Apes and monkeys have been used as lab subjects, entertainment animals and even tried as household pets for decades. As a result, many primates have suffered emotional and physical traumas and need our help!
Fortunately, the Primate Rescue Center exists to provide a safe haven for these wounded animals. We work tirelessly to undo past traumas by providing physical and emotional rehabilitation to each individual we rescue.
Over the last 30 years, the center has expanded to house over fifty primates, including 9 chimpanzees who live together as a family group, 1 siamang gibbon and over ten species of monkeys. Our sanctuary currently occupies 30 acres of land in central Kentucky, with buildings and grounds designed to afford the residents a quiet, peaceful place to spend their lives. Most of the primates have traumatic pasts and we have evolved a distinguished rehabilitation and recovery process in order to give them a second chance at life.
We rescue individuals like Dewey, a rhesus macaque, who was rescued from a biomedical research lab in 1997. Dewey endured years of invasive experimental procedures, including a catheter inserted into his brain that administered narcotic drugs.
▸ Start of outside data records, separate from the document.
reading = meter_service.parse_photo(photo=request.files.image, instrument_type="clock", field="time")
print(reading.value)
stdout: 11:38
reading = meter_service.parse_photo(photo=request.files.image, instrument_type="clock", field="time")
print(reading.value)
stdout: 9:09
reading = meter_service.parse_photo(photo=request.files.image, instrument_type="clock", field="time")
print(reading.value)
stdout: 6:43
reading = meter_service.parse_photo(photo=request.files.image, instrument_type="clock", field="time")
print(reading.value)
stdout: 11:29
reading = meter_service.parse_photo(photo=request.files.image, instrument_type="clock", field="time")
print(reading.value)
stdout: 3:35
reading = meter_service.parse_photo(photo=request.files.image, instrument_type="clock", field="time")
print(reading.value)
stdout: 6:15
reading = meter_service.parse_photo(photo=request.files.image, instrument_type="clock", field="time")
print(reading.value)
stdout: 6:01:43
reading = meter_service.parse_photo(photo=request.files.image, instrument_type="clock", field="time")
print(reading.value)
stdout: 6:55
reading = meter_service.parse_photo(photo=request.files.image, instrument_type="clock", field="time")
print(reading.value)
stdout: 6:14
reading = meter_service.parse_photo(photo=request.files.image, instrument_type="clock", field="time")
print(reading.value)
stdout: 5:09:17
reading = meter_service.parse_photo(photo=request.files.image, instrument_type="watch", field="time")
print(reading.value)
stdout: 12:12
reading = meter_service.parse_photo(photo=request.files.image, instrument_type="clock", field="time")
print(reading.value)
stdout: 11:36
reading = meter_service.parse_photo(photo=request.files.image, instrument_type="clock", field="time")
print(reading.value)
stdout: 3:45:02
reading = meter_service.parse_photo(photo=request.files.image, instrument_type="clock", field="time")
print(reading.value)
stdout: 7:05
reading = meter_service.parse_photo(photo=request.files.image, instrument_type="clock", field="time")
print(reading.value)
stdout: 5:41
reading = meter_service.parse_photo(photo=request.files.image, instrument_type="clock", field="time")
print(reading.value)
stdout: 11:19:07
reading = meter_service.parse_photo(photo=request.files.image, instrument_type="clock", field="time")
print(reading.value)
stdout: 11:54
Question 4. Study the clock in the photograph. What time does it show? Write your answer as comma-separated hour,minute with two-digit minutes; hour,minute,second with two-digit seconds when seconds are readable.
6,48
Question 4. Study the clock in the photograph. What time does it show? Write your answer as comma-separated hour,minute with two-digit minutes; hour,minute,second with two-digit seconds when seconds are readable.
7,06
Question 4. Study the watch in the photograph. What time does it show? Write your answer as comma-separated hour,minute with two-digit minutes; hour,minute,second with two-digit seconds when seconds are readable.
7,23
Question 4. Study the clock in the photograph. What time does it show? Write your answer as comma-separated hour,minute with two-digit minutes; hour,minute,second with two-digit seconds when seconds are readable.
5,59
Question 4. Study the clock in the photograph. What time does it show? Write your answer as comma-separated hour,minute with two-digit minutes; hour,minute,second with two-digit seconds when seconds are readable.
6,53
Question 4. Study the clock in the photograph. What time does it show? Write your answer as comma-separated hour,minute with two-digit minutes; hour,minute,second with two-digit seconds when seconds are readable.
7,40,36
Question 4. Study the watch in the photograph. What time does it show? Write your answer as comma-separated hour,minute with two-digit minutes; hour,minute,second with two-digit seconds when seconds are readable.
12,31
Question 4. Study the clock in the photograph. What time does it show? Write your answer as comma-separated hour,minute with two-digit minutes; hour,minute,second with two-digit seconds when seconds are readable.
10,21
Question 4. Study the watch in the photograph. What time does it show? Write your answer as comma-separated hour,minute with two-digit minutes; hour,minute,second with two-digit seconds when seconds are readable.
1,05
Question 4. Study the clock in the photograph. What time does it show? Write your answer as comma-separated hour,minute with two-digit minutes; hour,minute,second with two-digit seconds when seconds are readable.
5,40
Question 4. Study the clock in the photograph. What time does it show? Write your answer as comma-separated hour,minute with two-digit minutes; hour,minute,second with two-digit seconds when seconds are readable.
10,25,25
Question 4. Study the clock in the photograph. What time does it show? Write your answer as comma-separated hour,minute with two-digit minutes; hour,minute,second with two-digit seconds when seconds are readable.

Dewey made a complete turnaround at the PRC, growing stronger and healthier each day and surviving far longer than any of us imagined possible. This tough old lad relishes the pleasures of sanctuary life as he spends his days eating his favorite foods, snuggling with his pal Bubbles and enjoying the peace and quiet his sanctuary home affords him.
Cory was born in April of 1995 at the Laboratory for Experimental Medicine and Surgery in Primates (LEMSIP), a biomedical research laboratory in New York that has since been closed. Cory experienced emotional and psychological trauma in the lab when he was separated at birth from his mother. Although such maternal deprivation is extremely difficult for a young primate, Cory found solace in his peers - Ike, Rodney, Pozna, Jenny, Noelle and Martina. In 1996, these seven young chimpanzees were rescued from LEMSIP and came to live at the Primate Rescue Center when they were all under the age of 5. In the years that the rescued chimps have lived in sanctuary, they have been able to experience a more natural existence. They enjoy the company of their family group and the quiet, peaceful life that sanctuary affords them.
It is our mission to relieve the suffering of primates wherever it occurs. We dedicate our time and energy to providing rescued primates with the care and comfort they deserve. The Primate Rescue Center is a tax-exempt, nonprofit organization that receives no direct funding from the federal government or the state of Kentucky. We rely on the donations of passionate, caring individuals to sustain the medical, psychological and biological needs of the residents.